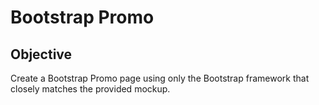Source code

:# Bootstrap Promo

## Objective
Create a Bootstrap Promo page using only the Bootstrap framework that closely matches the provided mockup.
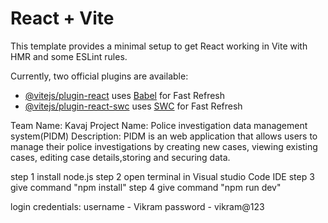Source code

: # React + Vite

This template provides a minimal setup to get React working in Vite with HMR and some ESLint rules.

Currently, two official plugins are available:

- [@vitejs/plugin-react](https://github.com/vitejs/vite-plugin-react/blob/main/packages/plugin-react/README.md) uses [Babel](https://babeljs.io/) for Fast Refresh
- [@vitejs/plugin-react-swc](https://github.com/vitejs/vite-plugin-react-swc) uses [SWC](https://swc.rs/) for Fast Refresh




Team Name: Kavaj 
Project Name: Police investigation data management system(PIDM)
Description: PIDM is an web application that allows users to manage their police investigations by creating new cases, viewing existing cases, editing case details,storing and securing data.

step 1 install node.js
step 2 open terminal in Visual studio Code IDE
step 3 give command "npm install"
step 4 give command "npm run dev"

login credentials: 
username - Vikram
password - vikram@123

● TASK DETAILS
Tally the lines of the material above that contain the string "PIDM", treating uppercase and lowercase as different. Give only the number.

● REPLY
2